It was the most important event in the history of Christianity since the Reformation and the Council of Trent.
Forty-five years ago today, on the Solemnity of the Immaculate Conception, Pope Paul VI closed the Second Vatican Council in St. Peter’s Basilica along with 2,300 bishops gathered from the entire world.
They had approved and signed Gaudium et Spes, the last of the major conciliar documents, the day before. The same day, the Pope had signed a decree making the year 1966 a special jubilee year, and he had joined the Orthodox Patriarch Athenagoras I in formally expressing together for the first time their regret for the mutual excommunications pronounced by their predecessors, Pope Leo IX and Patriarch Cerularius, in 1054.
But the Council Fathers saved December 8, the day on which they wanted to place everything in Mary’s hands, for something even more special.
And so Paul VI, together with all the bishops assembled, solemnly invoked Mary under a new title: Mother of the Church. That had been one of the most surprising features of Lumen Gentium’s teaching on the Church: the concluding chapter discussed Mary as “Mother of God in the Mystery of Christ and the Church.” It had always seemed a little out of place theologically. Until now.
As he concluded his homily, the Pope drew out a little bit of the meaning of that:
While we close the ecumenical council, we are honoring Mary Most Holy, the mother of Christ, and consequently, as we declared on another occasion, the mother of God and our spiritual mother. We are honoring Mary Most Holy, the Immaculate One, therefore innocent, stupendous, perfect. She is the woman, the true woman who is both ideal and real, the creature in whom the image of God is reflected with absolute clarity, without any disturbance, as happens in every other human creature.

***

▶ _Problems and tasks_
**A)** In the article about the close of the Second Vatican Council, what reason does the Pope's homily give for calling Mary the mother of God and our spiritual mother? Answer in one to three sentences.
**B)** Write the next part of the article on the closing of the Second Vatican Council, picking up right after its final sentence.

▶ _Provided material_
***

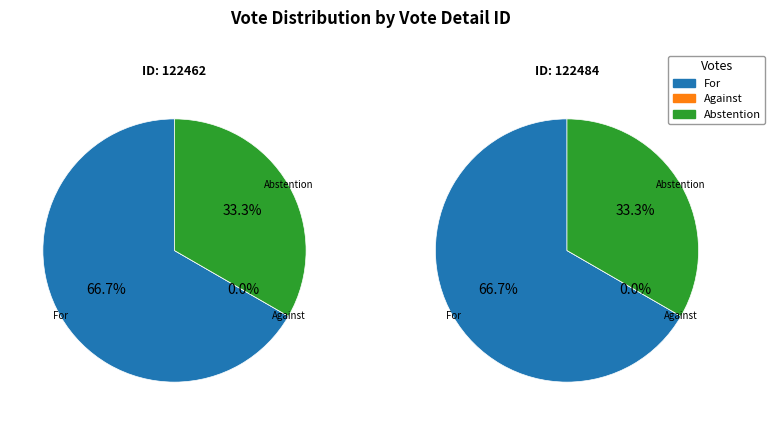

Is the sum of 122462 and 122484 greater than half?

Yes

***

▶ _Answers for the tasks_
**A)** The homily says she is the mother of God and our spiritual mother because she is the mother of Christ. The Pope describes those titles as following from that motherhood.

**B)**
Is it not perhaps in directing our gaze on this woman who is our humble sister and at the same time our heavenly mother and queen, the spotless and sacred mirror of infinite beauty, that we can terminate the spiritual ascent of the council and our final greeting? Is it not here that our post-conciliar work can begin? Does not the beauty of Mary Immaculate become for us an inspiring model, a comforting hope?

Just as Mary’s Immaculate Conception marked a new beginning for humanity, Paul and the assembled bishops hoped that the Council would be a new beginning for the Church’s engagement of culture.
Everyone knew that the story of the council’s work was really only beginning. To get a bit of the flavor of the time and its expectations, read this fascinating contemporary take on the Council’s closing from Life in 1965. How prescient were the historians quoted who “ask 30 or 50 years before Vatican II can be evaluated, since its chief product was words. The effect of these words on mankind will depend largely on post-council decisions, especially by the Pope.”
And so Pope Benedict is now in a position to look back at all that has transpired and all that has been accomplished, and see the work of Mary’s hand:
Presiding at a solemn Eucharistic celebration in the Vatican Basilica this morning, I wanted to give thanks to God for the gift of the Second Vatican Council.
Furthermore, I wished to pay homage to Mary Most Holy for having accompanied these 40 years of the Church’s richly eventful life. In a special maternal way, Mary has kept watch over the Pontificates of my venerable Predecessors, each one of whom, with great pastoral wisdom, steered the boat of Peter on the course of authentic conciliar renewal, ceaselessly working for the faithful interpretation and implementation of Vatican Council II. — December 8, 2005 (before reciting the Angelus)
Mary, Mother of the Church, pray for us!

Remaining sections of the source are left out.